Erwartungsgemäß  lehnte die Versammlung alle diese Änderungsanträge ab. Bemerkenswert dabei ist, daß es zwar einzelne Ja-Stimmen aus Italien, Griechenland, Norwegen und den USA gab, die deutschen Delegierten aus CDU, SPD und FDP hingegen gemeinsam alle Anträge ablehnten bzw. mit Nichtbeteiligung straften (einzige Ausnahme: der Antrag zu Punkt 8, der konstatiert, daß das Wettrüsten trotz des veränderten politischen Klimas ungebremst weitergehe, veranlaßte zwei der anwesenden SPD-lerlnnen zur Stimmenthaltung). Auf einhellige Ablehnung durch sämtliche anwesenden CDU/SPD/FDP-Delegierten stießen die Forderung nach einseitigen Abrüstungsschritten und Verringerung der Militärhaushalte ebenso wie die nach Verzicht auf atomare und konventionelle "Modernisierungsprogramme", der Bahr- Vorschlag zur konventionellen Rüstungskontrolle (Abbau auf 50% der jetzigen westlichen Potentiale) ebenso wie die Einbeziehung von Luft- und Seestreitkräften in vertrauensbildende Maßnahmen oder der Gedanke, die Einhaltung der Menschenrechte und die Abschaffung der Folter nicht nur von den östlichen, sondern auch von den NATO-Ländern selbst zu verlangen. Die Nordatlantische Versammlung hat sich also wenigstens in dieser Hinsicht noch einmal bewährt: Innenpolitisch längst gemachte Zugeständnisse an die Friedensbewegung werden im NATO-Rahmen sofort wieder fallengelassen". Sozialisationsrahmen für treue NATOParlamentarierlnnen einerseits, interessant und lehrreich für die Friedensbewegung andererseits.

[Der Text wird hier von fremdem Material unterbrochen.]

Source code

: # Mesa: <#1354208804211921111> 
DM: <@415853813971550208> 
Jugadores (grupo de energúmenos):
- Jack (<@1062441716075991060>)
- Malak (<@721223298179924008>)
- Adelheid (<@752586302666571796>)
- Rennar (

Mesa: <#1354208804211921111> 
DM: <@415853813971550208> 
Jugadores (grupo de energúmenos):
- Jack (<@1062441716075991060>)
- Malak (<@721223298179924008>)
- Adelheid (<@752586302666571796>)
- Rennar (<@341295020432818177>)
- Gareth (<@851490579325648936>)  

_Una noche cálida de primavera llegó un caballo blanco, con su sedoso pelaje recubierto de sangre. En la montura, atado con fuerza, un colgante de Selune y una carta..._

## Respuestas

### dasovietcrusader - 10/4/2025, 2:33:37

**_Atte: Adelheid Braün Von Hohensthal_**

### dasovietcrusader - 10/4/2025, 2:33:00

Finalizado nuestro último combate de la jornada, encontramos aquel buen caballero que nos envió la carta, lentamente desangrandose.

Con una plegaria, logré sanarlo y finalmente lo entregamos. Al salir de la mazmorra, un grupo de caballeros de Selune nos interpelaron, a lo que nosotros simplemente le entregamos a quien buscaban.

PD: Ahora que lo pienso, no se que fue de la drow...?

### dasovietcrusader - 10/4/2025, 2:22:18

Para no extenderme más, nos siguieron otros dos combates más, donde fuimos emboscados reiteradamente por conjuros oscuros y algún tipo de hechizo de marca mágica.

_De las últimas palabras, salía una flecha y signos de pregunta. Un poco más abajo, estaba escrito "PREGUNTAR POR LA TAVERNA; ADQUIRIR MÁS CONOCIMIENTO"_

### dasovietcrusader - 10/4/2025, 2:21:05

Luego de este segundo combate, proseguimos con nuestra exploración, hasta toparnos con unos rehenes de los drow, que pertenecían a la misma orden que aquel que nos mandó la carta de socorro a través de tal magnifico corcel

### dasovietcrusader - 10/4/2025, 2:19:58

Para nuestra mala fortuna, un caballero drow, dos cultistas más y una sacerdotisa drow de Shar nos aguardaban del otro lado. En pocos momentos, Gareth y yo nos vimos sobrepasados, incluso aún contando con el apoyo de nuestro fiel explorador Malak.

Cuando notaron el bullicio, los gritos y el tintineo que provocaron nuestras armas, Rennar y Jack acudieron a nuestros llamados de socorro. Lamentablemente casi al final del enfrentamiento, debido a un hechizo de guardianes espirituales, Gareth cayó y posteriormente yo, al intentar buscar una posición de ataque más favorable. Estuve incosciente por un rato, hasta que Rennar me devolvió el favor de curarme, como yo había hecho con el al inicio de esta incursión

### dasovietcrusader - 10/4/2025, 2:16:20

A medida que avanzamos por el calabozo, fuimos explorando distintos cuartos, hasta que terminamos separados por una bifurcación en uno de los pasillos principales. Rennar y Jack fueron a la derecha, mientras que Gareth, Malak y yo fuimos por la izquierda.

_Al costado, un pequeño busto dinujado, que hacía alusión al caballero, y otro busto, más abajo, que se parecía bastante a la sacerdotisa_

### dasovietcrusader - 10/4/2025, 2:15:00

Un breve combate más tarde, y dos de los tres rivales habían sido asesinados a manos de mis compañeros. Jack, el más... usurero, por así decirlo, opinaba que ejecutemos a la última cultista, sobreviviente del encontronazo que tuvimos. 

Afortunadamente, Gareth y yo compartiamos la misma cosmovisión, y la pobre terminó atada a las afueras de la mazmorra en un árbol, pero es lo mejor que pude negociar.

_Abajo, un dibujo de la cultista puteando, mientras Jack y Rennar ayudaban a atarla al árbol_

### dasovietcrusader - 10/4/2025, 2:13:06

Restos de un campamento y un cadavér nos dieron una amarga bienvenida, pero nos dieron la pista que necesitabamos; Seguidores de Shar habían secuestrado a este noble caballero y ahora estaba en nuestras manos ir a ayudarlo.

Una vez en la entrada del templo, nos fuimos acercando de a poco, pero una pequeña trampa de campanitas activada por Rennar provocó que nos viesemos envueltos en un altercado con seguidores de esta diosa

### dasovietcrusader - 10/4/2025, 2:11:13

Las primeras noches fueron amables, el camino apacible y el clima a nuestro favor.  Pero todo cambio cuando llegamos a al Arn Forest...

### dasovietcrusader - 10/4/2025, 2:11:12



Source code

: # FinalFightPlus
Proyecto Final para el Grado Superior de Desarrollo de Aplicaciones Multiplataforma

Die Bewertung zum Abschluß!
Die Friedensbewegung hat der NATO die Show gestohlen. Von Anfang an liefen unsere Gegenaktivitäten in allen Medien parallel zur Hofberichterstattung mit. Das Bild der Harmonie wollte sich nicht einstellen: Wir haben es die ganze Woche über geschafft, politische News zu produzieren, die dieses Bild empfindlich und wirksam störten. In diesem Punkt -Öffentlichkeitswirkung- waren wir m. E. so erfolgreich wie lange nicht mehr.
Die Tagung hat inhaltlich gezeigt, daß die NATO fest und durch Gorbi unerschüttert auf Aufrüstungskurs fährt. Die Entscheidung über, die atomare Modernisierung insbesondere ist, wenn man Kohl und Wörner glauben darf, nur hoch eine Formsache: Die militärische Notwendigkeit sei klar, die explizit gestellte Frage, unter welchen Bedingungen denn ein Verzicht darauf für die NATO denkbar sei (Abrüstung des Ostens o. ä.) beantwortet Wörner mit allgemeinen Ausführungen über die Bedrohlichkeit des Russen. An der politischen Entschlossenheit zur nächsten Aufrüstungsrunde kann kein Zweifel mehr bestehen. An uns liegt es jetzt, ob sie damit durchkommen.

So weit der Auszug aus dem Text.